Mr Utterson decides he will "remain behind after all others had departed" from UItterson's gathering of his friends. He is hoping to find out information about Mr Hyde. His "all intelligent" technique should help him find out some insight on Mr Hyde as he thinks Jekyll is in danger.
Utterson begins talking to Jekyll and Jekyll immediately says he has never seen "a man so distressed" to try and get Utterson away from the case with Mr Hyde. This also shows Utterson's change of character since he has taken up the case.
Later in the conversation, we see Jekyll begin worrying because he knows Utterson will eventually find out about his secret and we see hints of Hyde taking control of him when he changes his tone of voice when he "trifle sharply."
We begin to see even more foreshadowing when "Dr Jekyll grew pale to the very lips, and there became a blackness in his eyes. This foreshadows Hyde is taking more control as his "handsome face" turns. Mr Utterson tries to find out more as he begins to thionk Jekyll is hiding something when he tells Jekyll "I am a man to be trusted."
Jekyll tells Utterson that "it isn't what you fancy" to try and get Utterson to drop the case but as a reader we know it foreshadows that Utterson doesn't actually know everything. Jekyll at this stage thinks he can "be rid of Mr Hyde" yet we know he can't. We know he isn't going to tell Utterson as it is "a private matter."

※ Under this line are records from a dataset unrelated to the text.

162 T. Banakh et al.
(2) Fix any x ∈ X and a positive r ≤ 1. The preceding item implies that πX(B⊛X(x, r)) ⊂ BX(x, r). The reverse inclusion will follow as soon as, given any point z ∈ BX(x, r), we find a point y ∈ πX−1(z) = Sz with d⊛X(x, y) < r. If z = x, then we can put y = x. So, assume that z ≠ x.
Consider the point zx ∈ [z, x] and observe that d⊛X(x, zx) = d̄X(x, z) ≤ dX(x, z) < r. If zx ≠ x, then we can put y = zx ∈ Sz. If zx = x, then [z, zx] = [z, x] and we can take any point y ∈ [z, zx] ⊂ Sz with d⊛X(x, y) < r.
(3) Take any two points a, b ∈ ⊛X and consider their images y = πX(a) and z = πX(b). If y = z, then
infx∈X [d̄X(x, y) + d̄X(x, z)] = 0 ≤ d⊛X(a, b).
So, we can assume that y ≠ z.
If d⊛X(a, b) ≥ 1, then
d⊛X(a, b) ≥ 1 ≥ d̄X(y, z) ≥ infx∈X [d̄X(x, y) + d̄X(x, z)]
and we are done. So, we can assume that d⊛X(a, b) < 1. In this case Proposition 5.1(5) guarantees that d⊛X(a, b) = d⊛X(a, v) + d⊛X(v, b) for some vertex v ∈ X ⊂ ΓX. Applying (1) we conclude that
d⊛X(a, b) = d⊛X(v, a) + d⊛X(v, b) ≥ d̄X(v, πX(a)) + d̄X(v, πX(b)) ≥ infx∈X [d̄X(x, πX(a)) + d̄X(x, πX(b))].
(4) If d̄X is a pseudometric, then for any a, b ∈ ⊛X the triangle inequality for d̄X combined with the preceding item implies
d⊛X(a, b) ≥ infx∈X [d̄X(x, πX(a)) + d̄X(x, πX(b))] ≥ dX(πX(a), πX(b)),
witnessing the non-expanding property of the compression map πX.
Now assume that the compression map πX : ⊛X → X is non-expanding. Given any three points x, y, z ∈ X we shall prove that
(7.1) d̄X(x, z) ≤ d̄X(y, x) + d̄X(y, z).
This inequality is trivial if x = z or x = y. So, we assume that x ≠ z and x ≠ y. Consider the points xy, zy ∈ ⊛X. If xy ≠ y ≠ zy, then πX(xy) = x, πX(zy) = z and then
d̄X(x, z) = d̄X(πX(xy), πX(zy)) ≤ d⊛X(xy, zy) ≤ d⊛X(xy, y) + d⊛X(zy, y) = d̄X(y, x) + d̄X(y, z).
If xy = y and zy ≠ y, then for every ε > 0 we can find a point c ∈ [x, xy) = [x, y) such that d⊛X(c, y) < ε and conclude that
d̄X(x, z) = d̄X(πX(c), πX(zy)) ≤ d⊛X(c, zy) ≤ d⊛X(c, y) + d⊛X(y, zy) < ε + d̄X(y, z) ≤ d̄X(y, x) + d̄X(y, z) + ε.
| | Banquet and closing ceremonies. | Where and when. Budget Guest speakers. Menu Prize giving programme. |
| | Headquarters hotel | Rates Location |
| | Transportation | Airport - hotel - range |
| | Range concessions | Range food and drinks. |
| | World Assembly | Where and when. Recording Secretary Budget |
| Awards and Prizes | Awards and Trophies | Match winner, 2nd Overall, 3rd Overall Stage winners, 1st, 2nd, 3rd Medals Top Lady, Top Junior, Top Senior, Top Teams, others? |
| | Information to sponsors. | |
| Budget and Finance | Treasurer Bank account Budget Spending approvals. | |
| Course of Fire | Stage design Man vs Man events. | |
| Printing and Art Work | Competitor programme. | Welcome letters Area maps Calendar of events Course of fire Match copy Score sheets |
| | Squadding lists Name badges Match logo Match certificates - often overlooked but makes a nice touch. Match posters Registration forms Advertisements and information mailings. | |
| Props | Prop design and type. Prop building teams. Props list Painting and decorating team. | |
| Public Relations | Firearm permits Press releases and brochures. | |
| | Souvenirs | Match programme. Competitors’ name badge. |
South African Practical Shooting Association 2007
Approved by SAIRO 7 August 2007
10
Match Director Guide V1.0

Jekyll is panicking at the end of the conversation, he lies when he says he fears Mr Hyde was rude to Mr Utterson yet he knows this, as it was him. He describes Mr Hyde as a "young man" enforcing the lies. The conversation becomes unconfortable when Jekyll begins to "plead." We then see some epic foreshadowing when Jekyll says "when I am no longer here" as in he knows Hyde will take over.